Monday, July 22, 2013


This post may be long overdue, but it’s about time I came back to blogging with a bang – and what foodie event does that better than dining with live animals. ZooFari, an event at the National Zoo in Washington D.C. invites local restaurants to offer samples of their best dishes to local businesses owners, distributors, journalists, food bloggers and general food fanatics. With such a tough crowd, you can imagine the foods these restaurants have to offer. It’s all their best items ready to be shoved into the mouths of hungry animals (human, that is). Prime rib? Yes. Oysters? Yes. More than one hundred of the area's finest restaurants, including Graffiato, Citronelle, Masa 14 and Zengo, to name a few. It was a feast guests are meant to remember for a long time.

Despite leaving stuffed and with a list of new places to try, there were a few things I learned at ZooFari I’ll use again at similar foodie festivals. These strategic tactics may be hard to follow as a first-timer, but once you read them you’ll understand why they’re so important to getting the most out of your foodie opportunity:

#1) Don’t wait in line: If your festival is anything like ZooFari there will be hundreds of booths to try, so don’t get stuck waiting the whole night in line for chips and guacamole just because it’s closest to the entrance. Keep going and you’ll find loads of other offers with no line.
#2) Avoid anything with too much bread (i.e. pizza, pita, buns): These will do nothing for your taste buds and serve only to fill you up faster than you say, “oven roasted grouper in a hot tamale sauce.”
#3) Sacrifice the mainstream fast food: Bertucci's may be delicious, but you can order that anytime you want. Treat yourself to the most exotic, rare foods that you don’t always get to try!
Now, I’m off to research upcoming foodie events. 

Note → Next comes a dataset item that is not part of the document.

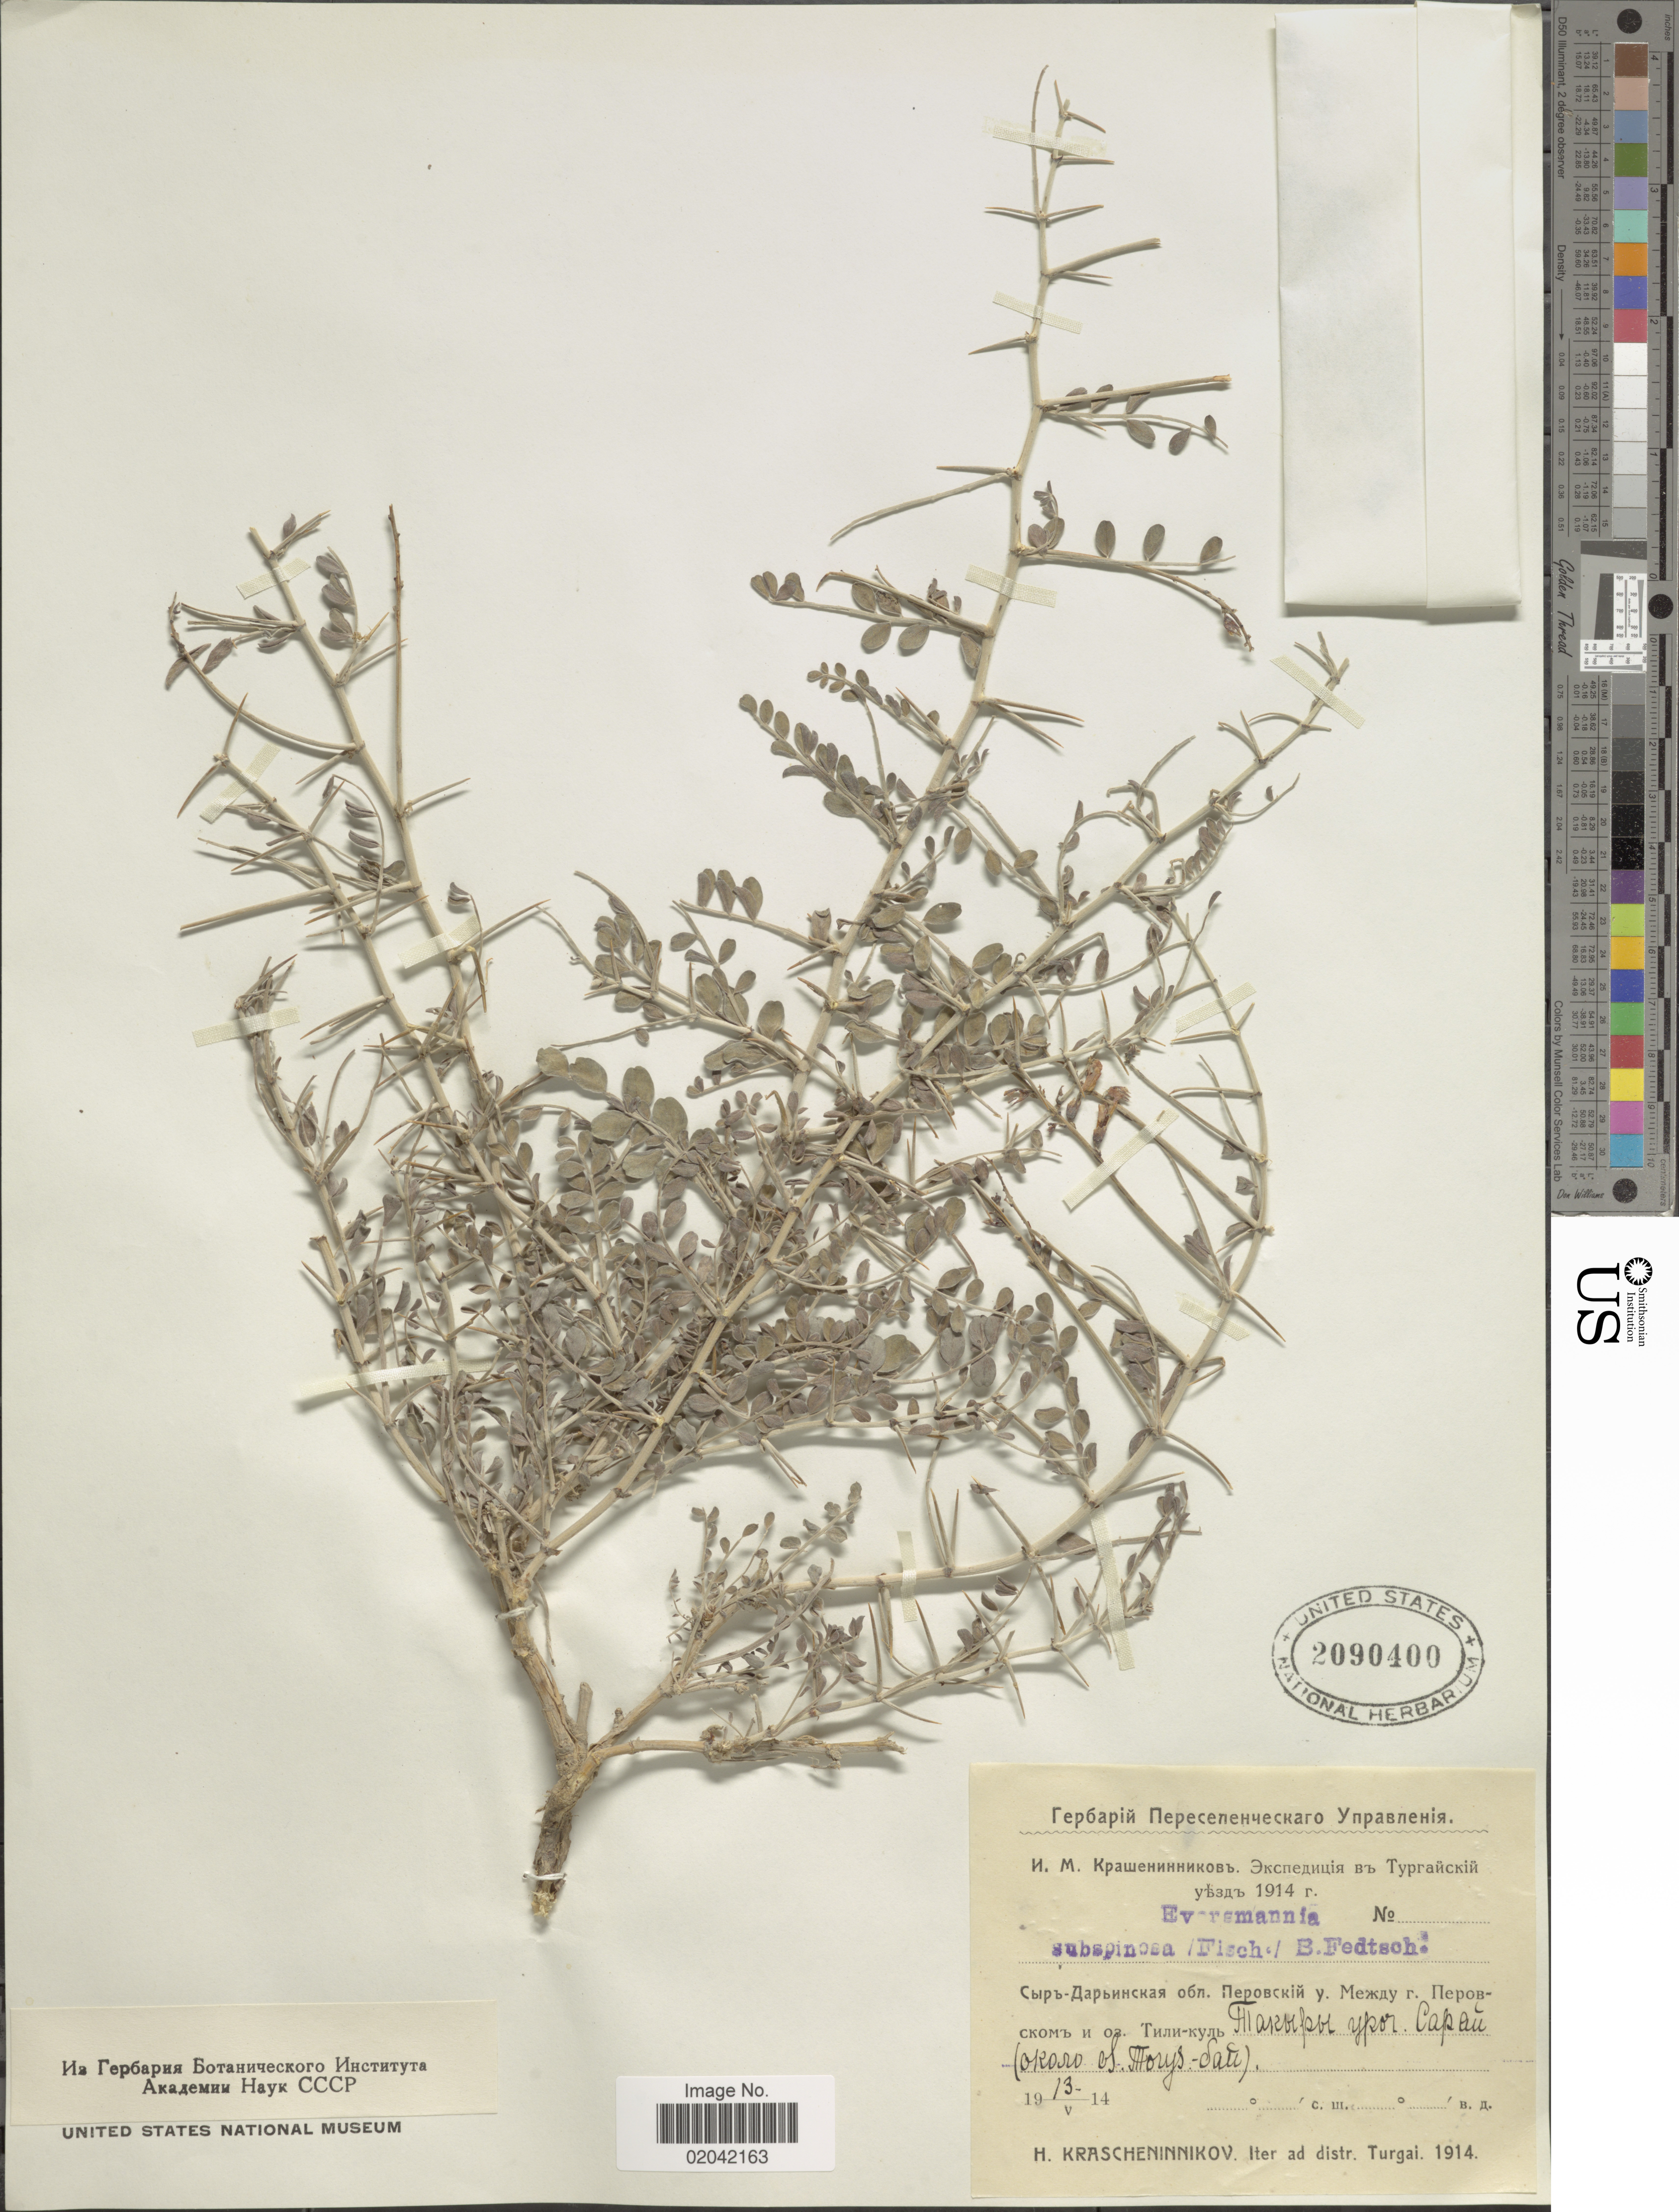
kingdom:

Anyone have any tips on getting the most out of a foodie festival?

Wednesday, April 24, 2013

Panas Empanadas

After missing the Dupont Circle Farmers Market by just a few minutes (they close at 1pm!), John and I were disappointed and hungry. We had literally stepped into the market only a few feet behind the girl who rings the cowbell to let everyone know the stalls are closing.

Leaving with both empty stomachs and empty grocery bags, we walked down P street in search of an afternoon snack. But just by chance we stumbled upon a delicious lunch at Panas Gourmet Empanadas.

This quick-eats restaurant is so cute with its modern decor and made-to-order empanadas, that we couldn't resist sharing a combo with plantain chips. Each empanada that they serve is a unique twist on a classic Argentine staple and is about the size of the palm of your hand. There are a number of interesting combinations to choose from and a ton I didn't ever expect to be on this kind of menu: eggplant, onions, red peppers and mozzarella; chipotle steak and onions; shrimp, coconut and cilantro.

One thing that impressed me most about Panas was how they identify what's inside each empanada before you even take a bite. Since people tend to order a handful at a time, and since they all look the same on the outside, each corner is stamped with letters indicating what's inside. So for example, the Carne empanada is marked with the letters CA so everyone knows it has beef, green olives, Spanish peppers, hard boiled egg, onions and parsley inside (they give you a key, so people like me don't have to stress about which letters mean what kind... I liked that).

I really thought the restaurant had a unique idea with their modern decor, tasty combinations and useful stamping technique. If you're ever in the neighborhood I would definitely recommend stopping by. You're bound to find a new kind of empanada that you'll come back for again and again.

Monday, February 4, 2013

Crepes in the City

While exploring the U street neighborhood, I found this small restaurant called Point Chaud Cafe at 14th and S. What really lures you inside are the crepes cooking in the window for everyone on the sidewalk to see.

Inside the restaurant, it's both cozy and modern, yet still has a neighborhood feel. You order at the counter and minutes later they're brought to your table. The menu lists a great selection of savory and sweet crepes, which come inside a whole wheat or regular pancake, but you can also customize your own.

To give you a taste of what they serve, I had the, "DC Brunch Special" which was turkey, cheese, eggs, mushrooms, avocado and tomatoes. It was delicious. Their sweet crepes are amazing as well -- how does a Chocolate, Blueberry, Blackberry, Strawberry & Raspberry crepe topped with whipped cream sound to you?

As if that wasn't enticing enough, the prices are great too. A cheese crepe with Swiss, Cheddar, Monterrey Jack, Ricotta or Feta is only $4.50! Their coffee is also the cheapest around at $2.00 (it's the Italian brand, Illy, which they advertise on the door of the cafe).

I seriously recommend this place if you're looking for a different, delicious kind of brunch in the city. Stop peering inside, and go check it out!